### Data excerpts
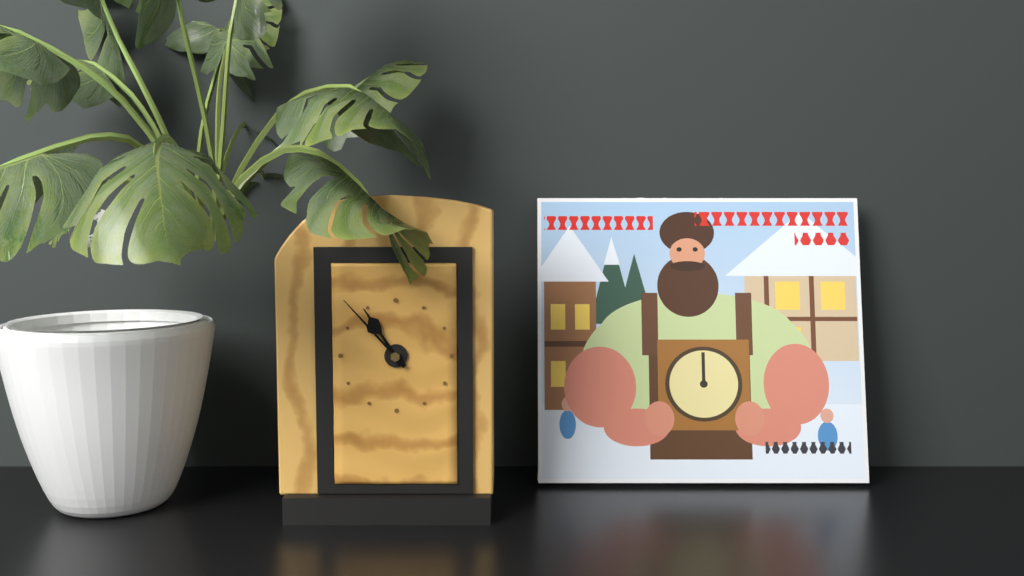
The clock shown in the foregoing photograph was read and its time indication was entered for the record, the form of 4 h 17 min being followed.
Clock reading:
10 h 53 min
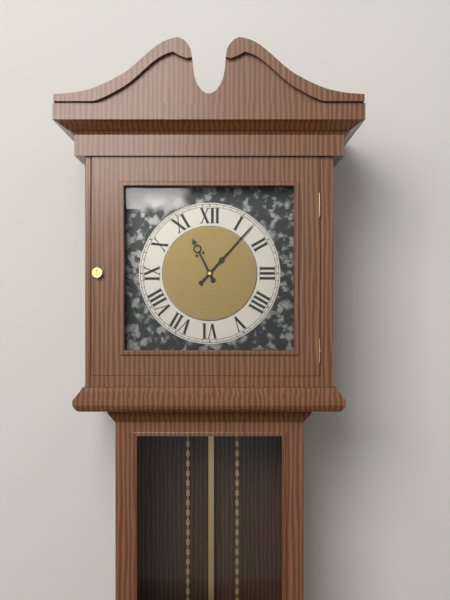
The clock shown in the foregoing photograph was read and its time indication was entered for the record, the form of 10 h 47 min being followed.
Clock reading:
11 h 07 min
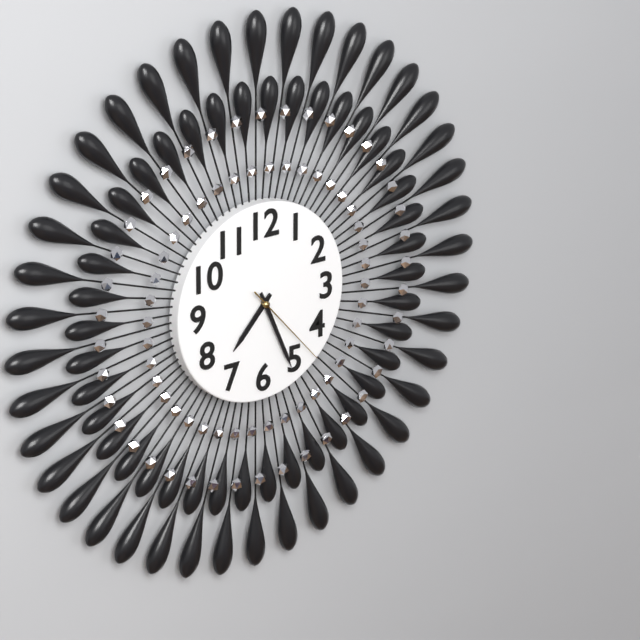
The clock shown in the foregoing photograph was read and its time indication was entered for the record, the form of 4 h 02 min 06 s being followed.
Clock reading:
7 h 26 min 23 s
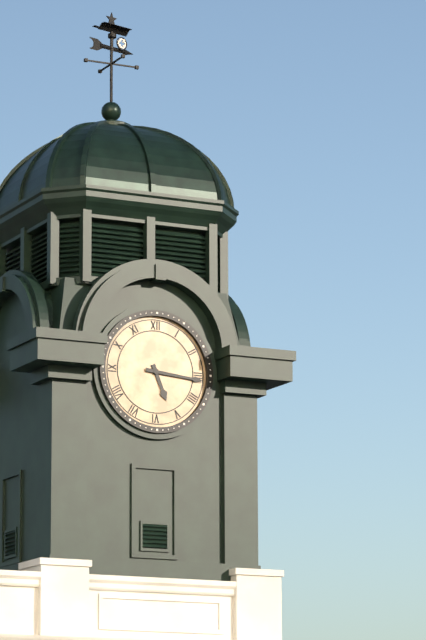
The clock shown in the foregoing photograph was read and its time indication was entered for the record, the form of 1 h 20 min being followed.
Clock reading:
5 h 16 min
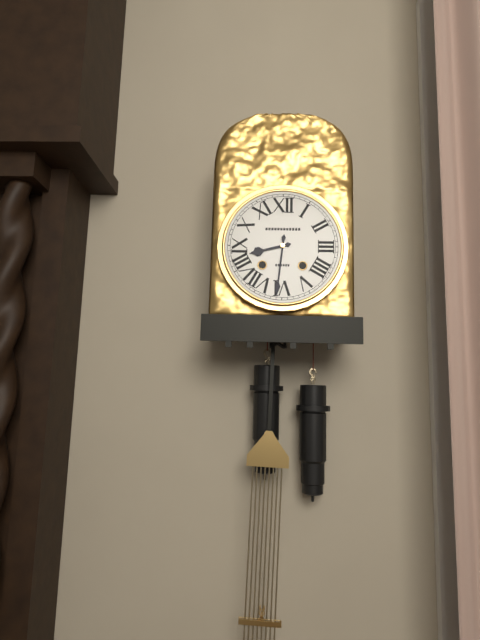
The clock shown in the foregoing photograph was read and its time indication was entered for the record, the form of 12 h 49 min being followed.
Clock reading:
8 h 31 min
--
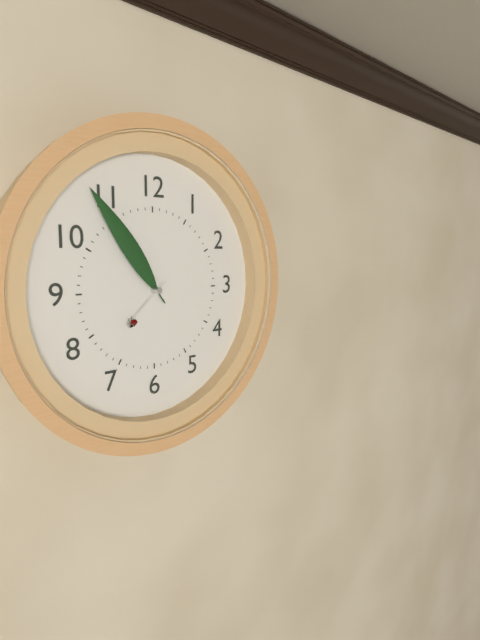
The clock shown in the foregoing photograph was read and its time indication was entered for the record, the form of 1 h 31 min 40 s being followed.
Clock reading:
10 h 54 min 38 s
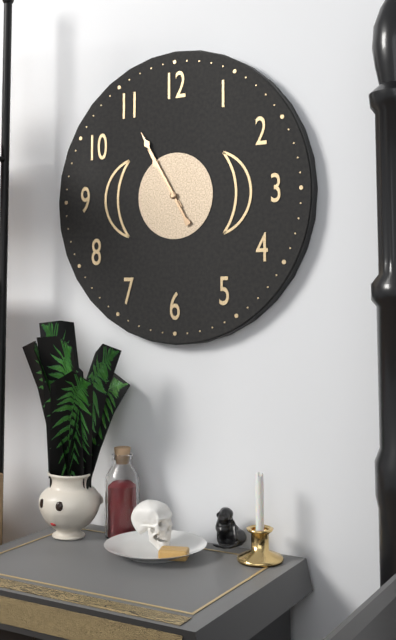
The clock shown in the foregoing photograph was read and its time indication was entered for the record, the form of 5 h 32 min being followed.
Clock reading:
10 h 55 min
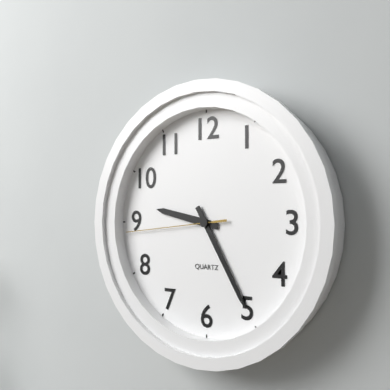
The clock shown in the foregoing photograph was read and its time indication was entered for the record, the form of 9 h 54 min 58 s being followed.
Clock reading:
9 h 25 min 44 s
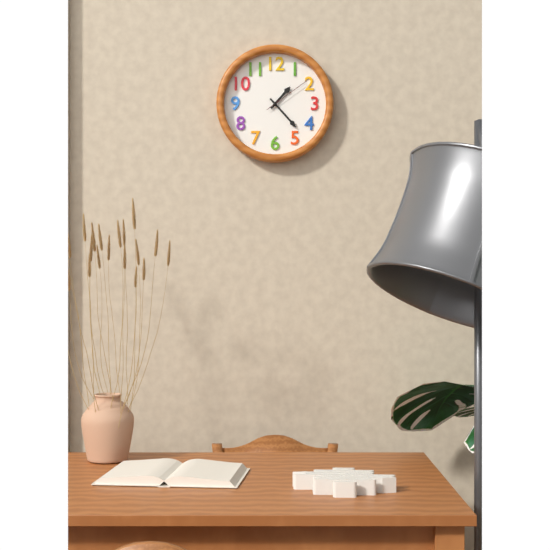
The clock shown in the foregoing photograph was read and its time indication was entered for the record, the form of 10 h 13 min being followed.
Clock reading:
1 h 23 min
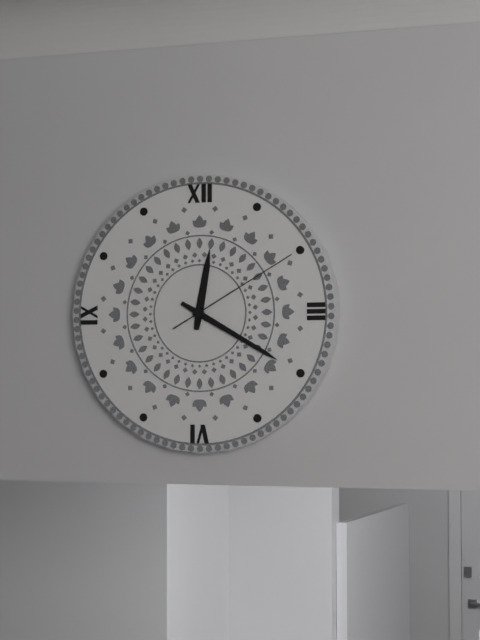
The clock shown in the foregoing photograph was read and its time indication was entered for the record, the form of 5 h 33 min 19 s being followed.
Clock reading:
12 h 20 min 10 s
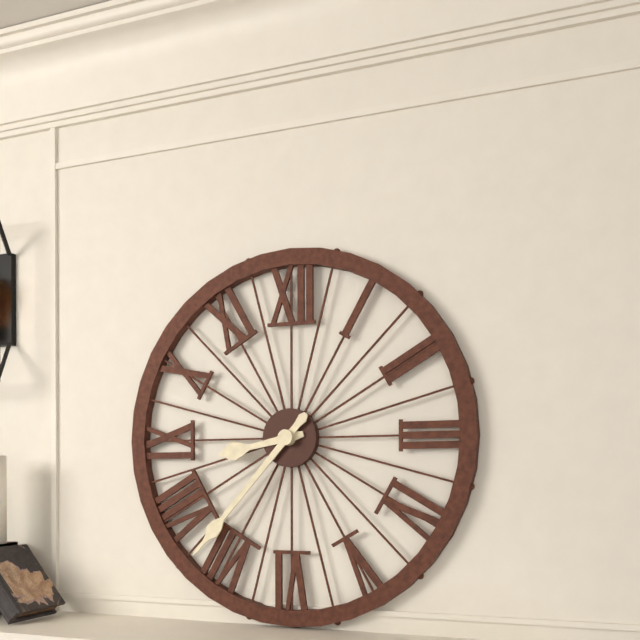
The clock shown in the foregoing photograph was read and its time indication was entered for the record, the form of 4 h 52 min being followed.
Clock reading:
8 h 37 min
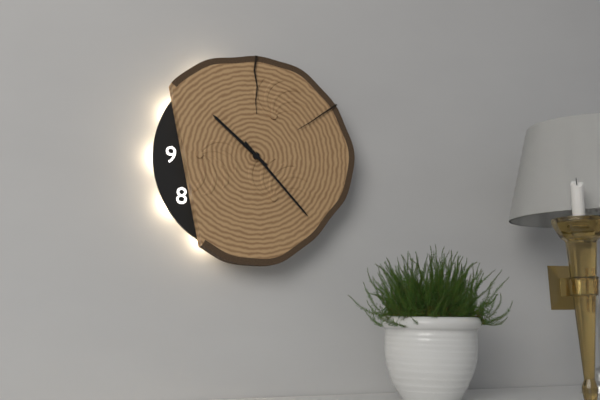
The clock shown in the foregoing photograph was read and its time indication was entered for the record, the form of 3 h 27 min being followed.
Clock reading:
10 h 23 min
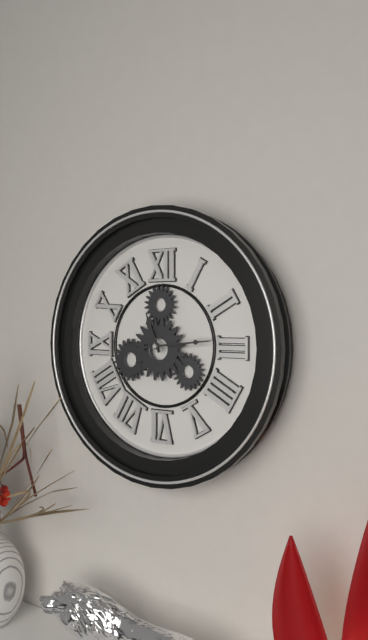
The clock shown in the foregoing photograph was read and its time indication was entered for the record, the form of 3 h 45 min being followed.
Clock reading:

### What is expected
Rewrite the lines between the one holding "19 s being followed." and the one holding "12 h 20 min 10 s", inclusive, replacing "foregoing" with "preceding" and changing nothing else.

### Answer below
The clock shown in the preceding photograph was read and its time indication was entered for the record, the form of 5 h 33 min 19 s being followed.
Clock reading:
12 h 20 min 10 s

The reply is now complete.